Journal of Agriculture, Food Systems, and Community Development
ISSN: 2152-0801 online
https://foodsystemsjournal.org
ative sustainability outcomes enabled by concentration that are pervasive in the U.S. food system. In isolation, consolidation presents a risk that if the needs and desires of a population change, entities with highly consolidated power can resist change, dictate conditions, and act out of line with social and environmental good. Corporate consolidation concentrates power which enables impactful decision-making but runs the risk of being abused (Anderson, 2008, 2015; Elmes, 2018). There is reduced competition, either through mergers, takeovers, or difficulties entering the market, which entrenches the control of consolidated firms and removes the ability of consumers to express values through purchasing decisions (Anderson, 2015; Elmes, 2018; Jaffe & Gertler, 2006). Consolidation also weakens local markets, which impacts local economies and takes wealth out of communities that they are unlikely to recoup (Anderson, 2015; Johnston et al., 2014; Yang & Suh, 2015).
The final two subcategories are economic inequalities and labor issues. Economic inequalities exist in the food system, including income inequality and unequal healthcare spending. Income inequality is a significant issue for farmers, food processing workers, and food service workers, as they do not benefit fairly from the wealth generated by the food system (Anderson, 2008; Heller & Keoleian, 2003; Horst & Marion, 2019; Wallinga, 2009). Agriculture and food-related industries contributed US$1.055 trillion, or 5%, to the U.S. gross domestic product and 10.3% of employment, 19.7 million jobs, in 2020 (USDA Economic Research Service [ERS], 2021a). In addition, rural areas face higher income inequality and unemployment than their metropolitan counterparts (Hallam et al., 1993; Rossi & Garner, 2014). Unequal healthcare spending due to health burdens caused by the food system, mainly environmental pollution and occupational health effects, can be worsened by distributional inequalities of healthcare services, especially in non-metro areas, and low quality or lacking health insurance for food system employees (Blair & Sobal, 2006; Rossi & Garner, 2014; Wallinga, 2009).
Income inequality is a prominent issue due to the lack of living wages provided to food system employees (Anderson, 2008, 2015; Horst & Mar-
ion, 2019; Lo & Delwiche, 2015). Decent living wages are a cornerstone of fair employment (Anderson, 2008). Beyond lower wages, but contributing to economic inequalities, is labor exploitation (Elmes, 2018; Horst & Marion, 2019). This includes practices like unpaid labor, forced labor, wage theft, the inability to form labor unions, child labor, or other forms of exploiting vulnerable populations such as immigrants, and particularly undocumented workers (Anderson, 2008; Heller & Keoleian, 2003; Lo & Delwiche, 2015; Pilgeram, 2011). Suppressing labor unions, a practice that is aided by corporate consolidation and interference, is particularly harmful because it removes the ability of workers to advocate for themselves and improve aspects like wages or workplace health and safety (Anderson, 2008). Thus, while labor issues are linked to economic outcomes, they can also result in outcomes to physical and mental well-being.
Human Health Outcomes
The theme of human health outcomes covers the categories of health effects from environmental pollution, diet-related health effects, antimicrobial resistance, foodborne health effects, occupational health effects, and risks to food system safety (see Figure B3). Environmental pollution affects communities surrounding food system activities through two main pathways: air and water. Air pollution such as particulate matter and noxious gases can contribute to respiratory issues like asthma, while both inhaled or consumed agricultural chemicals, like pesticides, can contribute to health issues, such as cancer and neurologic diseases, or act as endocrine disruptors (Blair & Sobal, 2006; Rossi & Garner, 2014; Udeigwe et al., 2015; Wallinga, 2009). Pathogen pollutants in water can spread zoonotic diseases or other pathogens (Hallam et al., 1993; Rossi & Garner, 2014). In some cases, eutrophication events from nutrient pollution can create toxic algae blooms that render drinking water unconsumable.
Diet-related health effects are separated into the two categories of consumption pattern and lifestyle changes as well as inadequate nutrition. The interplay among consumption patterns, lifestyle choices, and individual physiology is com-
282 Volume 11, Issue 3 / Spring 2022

--

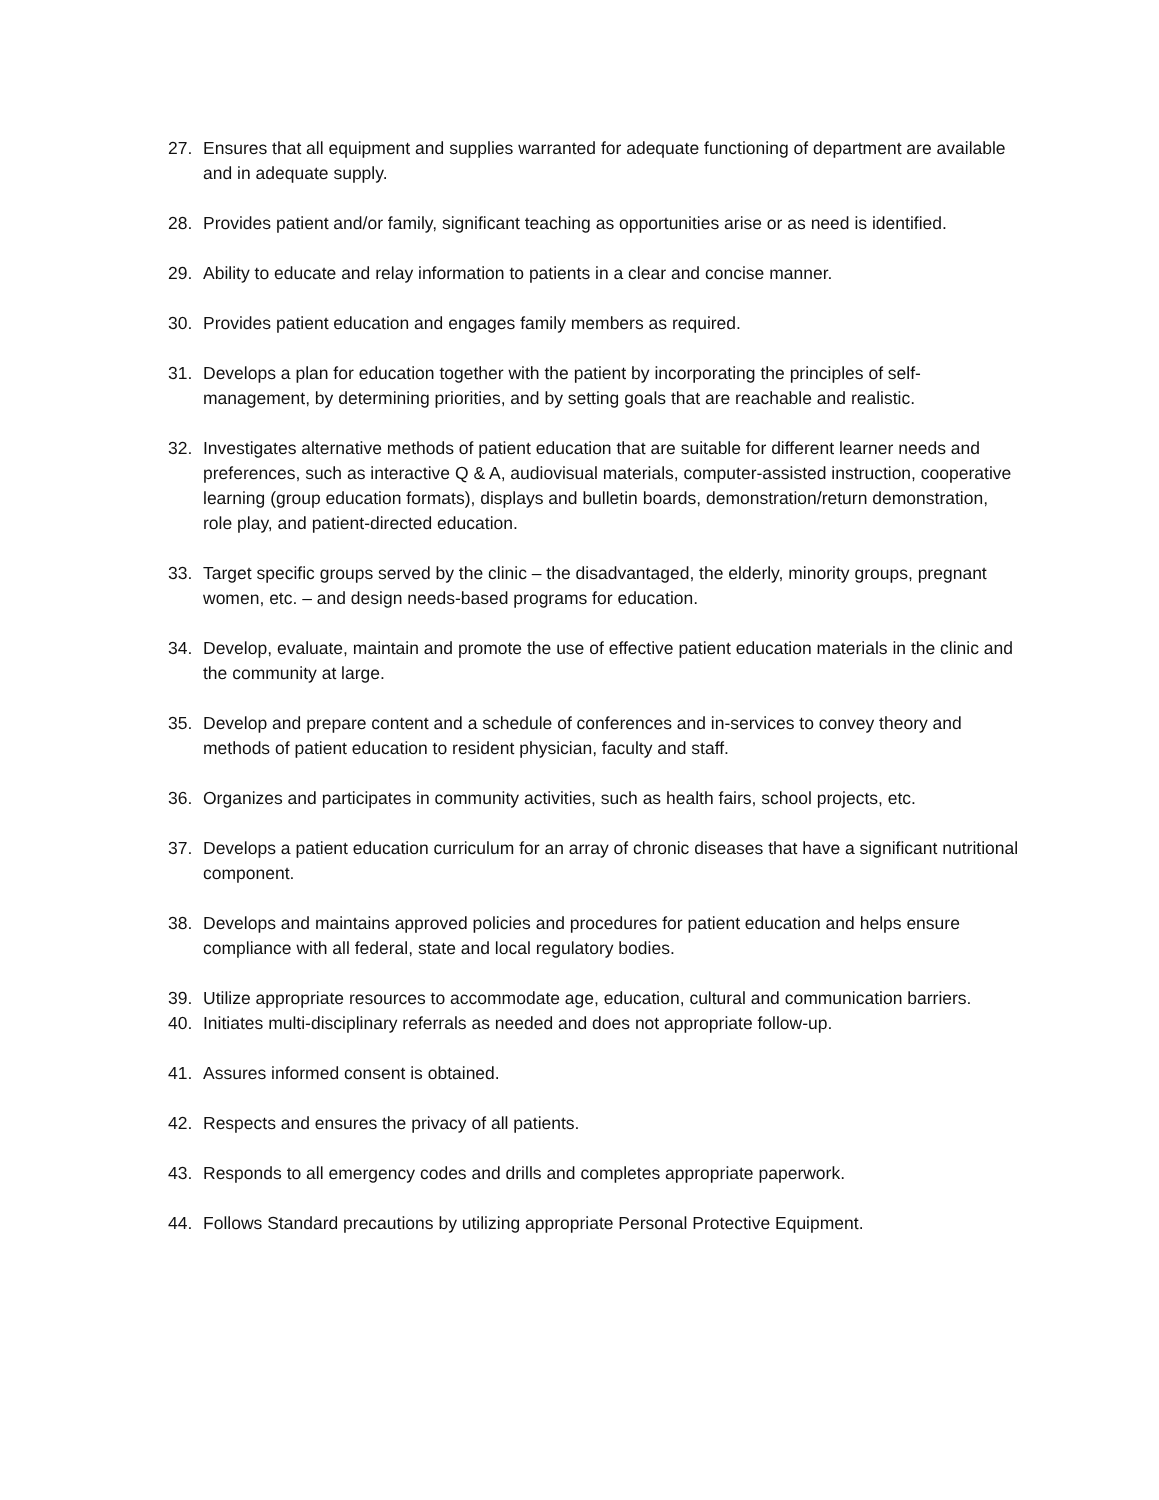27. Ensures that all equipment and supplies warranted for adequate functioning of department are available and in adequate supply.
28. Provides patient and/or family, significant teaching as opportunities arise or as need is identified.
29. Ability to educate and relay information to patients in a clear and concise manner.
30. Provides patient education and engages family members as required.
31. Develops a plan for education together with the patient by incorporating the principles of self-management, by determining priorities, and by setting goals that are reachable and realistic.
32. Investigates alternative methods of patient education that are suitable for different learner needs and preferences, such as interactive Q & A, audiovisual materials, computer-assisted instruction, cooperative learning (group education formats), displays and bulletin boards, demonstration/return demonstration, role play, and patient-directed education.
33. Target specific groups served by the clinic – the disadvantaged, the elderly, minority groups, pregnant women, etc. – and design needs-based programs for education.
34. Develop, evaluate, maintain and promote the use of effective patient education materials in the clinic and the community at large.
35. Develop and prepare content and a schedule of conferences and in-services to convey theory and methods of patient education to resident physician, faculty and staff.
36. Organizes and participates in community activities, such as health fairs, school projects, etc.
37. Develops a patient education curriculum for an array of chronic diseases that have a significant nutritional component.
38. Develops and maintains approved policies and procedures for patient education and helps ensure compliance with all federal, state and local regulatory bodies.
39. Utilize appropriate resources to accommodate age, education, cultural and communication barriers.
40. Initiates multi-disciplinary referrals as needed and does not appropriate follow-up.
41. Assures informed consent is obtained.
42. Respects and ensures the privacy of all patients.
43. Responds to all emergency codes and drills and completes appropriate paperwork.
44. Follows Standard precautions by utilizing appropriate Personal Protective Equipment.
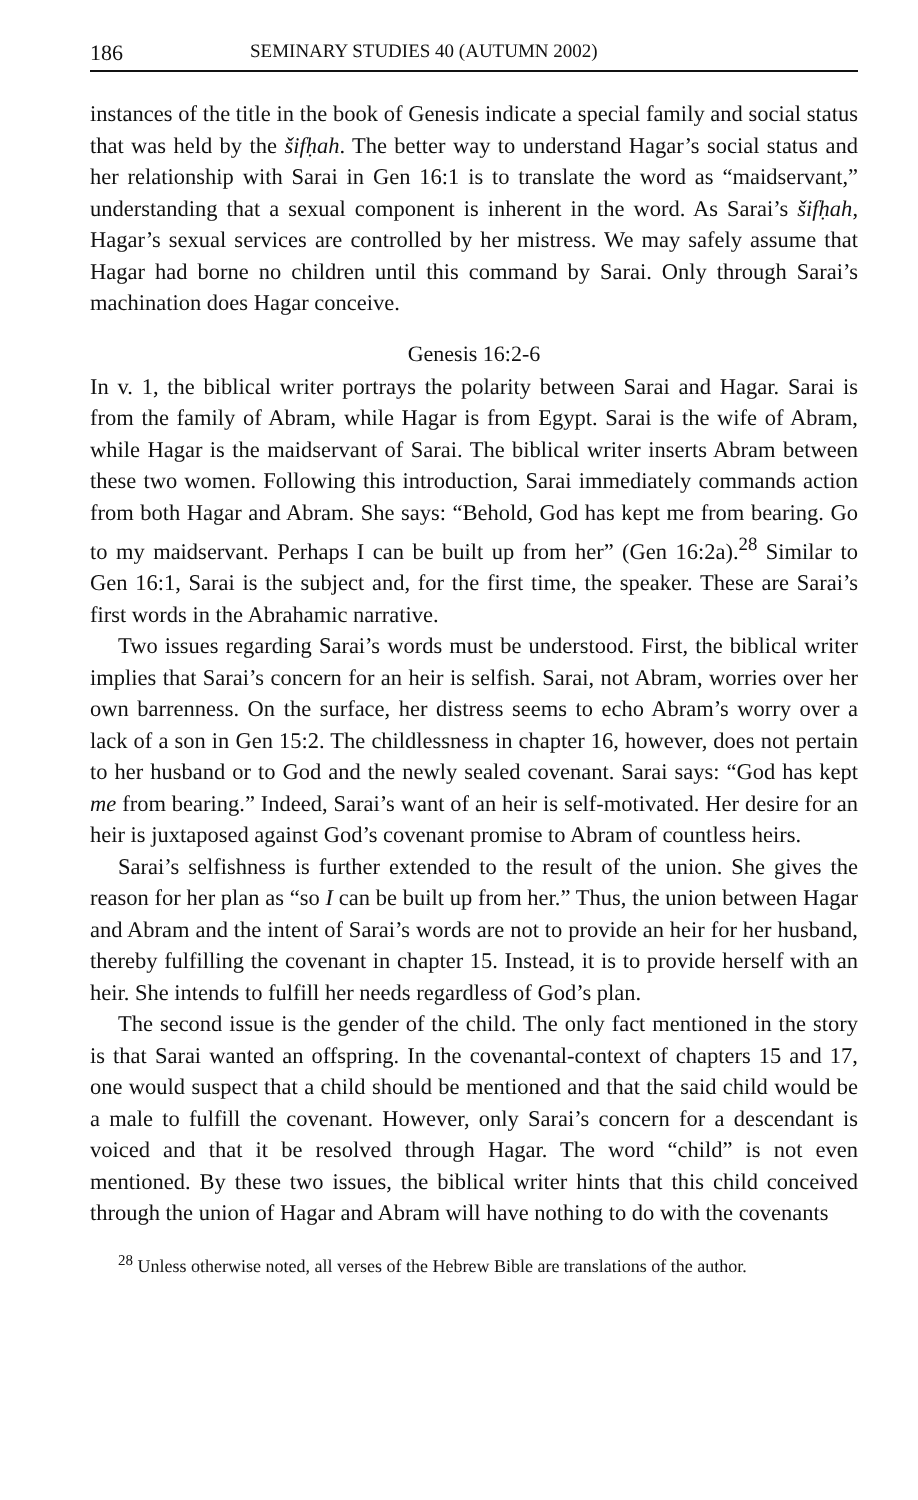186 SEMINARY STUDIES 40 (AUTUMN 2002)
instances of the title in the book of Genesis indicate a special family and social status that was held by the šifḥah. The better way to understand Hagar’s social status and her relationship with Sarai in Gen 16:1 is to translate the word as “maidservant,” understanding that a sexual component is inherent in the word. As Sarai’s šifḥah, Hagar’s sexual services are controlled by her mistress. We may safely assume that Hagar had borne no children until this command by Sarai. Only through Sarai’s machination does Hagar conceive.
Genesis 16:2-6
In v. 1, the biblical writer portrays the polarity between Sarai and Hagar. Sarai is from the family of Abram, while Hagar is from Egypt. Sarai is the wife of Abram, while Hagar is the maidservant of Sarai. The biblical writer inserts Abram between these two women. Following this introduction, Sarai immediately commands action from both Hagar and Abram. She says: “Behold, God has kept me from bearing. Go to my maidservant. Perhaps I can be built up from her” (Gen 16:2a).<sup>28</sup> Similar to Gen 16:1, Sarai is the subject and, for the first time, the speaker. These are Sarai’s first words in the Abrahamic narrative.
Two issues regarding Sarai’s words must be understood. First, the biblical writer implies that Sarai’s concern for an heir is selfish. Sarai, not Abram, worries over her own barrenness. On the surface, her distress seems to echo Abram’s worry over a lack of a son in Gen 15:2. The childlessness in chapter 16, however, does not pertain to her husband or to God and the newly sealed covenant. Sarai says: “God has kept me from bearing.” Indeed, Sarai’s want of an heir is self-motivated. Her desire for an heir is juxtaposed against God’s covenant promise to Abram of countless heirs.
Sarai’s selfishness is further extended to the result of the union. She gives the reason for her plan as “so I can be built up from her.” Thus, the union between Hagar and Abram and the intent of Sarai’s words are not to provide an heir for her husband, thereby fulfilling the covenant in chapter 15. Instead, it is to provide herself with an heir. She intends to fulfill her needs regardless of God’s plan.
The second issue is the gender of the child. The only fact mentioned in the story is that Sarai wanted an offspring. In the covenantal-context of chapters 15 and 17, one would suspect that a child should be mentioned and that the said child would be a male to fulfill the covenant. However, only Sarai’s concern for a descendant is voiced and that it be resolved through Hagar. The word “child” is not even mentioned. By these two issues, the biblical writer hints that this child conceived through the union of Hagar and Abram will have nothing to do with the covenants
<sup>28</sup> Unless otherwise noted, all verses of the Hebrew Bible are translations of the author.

==

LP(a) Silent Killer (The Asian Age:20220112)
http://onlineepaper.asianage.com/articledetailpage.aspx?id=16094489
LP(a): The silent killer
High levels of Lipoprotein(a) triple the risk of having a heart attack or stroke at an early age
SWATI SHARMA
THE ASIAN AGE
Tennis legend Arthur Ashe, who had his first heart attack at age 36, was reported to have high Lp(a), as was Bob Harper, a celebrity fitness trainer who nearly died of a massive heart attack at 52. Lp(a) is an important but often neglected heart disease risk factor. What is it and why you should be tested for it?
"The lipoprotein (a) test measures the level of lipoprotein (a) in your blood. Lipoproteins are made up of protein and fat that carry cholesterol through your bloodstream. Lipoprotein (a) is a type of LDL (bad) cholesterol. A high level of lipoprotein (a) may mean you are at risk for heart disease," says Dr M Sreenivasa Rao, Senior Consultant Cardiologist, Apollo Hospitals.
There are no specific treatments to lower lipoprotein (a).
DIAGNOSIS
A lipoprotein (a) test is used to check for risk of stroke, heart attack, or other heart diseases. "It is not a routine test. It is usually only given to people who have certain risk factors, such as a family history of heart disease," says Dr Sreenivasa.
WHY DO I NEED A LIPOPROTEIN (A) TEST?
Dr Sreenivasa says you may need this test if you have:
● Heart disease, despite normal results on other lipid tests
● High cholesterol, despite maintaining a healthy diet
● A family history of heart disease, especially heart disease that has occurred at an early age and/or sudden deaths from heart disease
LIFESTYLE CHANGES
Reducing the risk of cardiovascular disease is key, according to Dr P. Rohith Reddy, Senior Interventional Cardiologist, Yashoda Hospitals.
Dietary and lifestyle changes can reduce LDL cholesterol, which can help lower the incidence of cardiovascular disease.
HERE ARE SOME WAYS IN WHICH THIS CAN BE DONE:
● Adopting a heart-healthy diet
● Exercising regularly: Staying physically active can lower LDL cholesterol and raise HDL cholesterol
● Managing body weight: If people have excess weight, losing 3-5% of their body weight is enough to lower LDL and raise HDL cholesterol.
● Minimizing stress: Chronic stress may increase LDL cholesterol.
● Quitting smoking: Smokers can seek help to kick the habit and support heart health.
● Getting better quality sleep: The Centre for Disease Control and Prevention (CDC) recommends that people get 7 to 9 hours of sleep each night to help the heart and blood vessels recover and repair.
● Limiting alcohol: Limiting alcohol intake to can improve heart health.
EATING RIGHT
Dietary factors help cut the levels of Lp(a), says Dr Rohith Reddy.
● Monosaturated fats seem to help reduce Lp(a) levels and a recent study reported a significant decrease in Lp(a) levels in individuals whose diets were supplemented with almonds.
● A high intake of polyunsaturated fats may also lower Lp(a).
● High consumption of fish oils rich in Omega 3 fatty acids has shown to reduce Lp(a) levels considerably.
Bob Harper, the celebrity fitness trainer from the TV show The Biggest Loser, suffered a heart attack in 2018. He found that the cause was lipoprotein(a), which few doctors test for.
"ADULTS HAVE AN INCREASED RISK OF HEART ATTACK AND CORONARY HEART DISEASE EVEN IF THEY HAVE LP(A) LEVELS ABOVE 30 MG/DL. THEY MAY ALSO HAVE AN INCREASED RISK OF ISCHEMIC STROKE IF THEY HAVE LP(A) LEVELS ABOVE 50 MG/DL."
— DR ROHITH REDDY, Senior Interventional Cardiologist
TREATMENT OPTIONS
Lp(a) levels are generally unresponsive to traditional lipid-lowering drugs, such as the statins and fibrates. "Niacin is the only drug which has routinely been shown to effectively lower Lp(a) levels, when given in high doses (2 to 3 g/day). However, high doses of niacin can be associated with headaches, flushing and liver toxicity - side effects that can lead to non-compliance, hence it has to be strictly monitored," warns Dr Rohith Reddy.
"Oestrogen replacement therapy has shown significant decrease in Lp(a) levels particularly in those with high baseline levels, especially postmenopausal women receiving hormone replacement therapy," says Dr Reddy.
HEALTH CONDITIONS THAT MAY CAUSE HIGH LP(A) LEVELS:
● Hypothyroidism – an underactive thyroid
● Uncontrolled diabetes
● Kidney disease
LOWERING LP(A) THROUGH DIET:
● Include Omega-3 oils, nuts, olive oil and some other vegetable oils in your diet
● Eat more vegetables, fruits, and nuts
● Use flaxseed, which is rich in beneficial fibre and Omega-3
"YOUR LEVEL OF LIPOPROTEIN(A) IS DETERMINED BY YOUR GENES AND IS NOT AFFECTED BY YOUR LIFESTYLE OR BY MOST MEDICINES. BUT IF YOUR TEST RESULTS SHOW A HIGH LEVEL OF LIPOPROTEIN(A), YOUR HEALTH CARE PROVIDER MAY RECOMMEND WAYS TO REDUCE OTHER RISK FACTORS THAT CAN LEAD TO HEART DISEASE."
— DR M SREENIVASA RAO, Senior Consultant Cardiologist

Instructions for the task:
Transcribe exactly the lines above, beginning at the one with "186 SEMINARY STUDIES 40 (AUTUMN 2002)" and going up to and including the one with "In v. 1, the". Pictures do not belong in the copy.

The completed task:
186 SEMINARY STUDIES 40 (AUTUMN 2002)
instances of the title in the book of Genesis indicate a special family and social status that was held by the šifḥah. The better way to understand Hagar’s social status and her relationship with Sarai in Gen 16:1 is to translate the word as “maidservant,” understanding that a sexual component is inherent in the word. As Sarai’s šifḥah, Hagar’s sexual services are controlled by her mistress. We may safely assume that Hagar had borne no children until this command by Sarai. Only through Sarai’s machination does Hagar conceive.
Genesis 16:2-6
In v. 1, the biblical writer portrays the polarity between Sarai and Hagar. Sarai is from the family of Abram, while Hagar is from Egypt. Sarai is the wife of Abram, while Hagar is the maidservant of Sarai. The biblical writer inserts Abram between these two women. Following this introduction, Sarai immediately commands action from both Hagar and Abram. She says: “Behold, God has kept me from bearing. Go to my maidservant. Perhaps I can be built up from her” (Gen 16:2a).<sup>28</sup> Similar to Gen 16:1, Sarai is the subject and, for the first time, the speaker. These are Sarai’s first words in the Abrahamic narrative.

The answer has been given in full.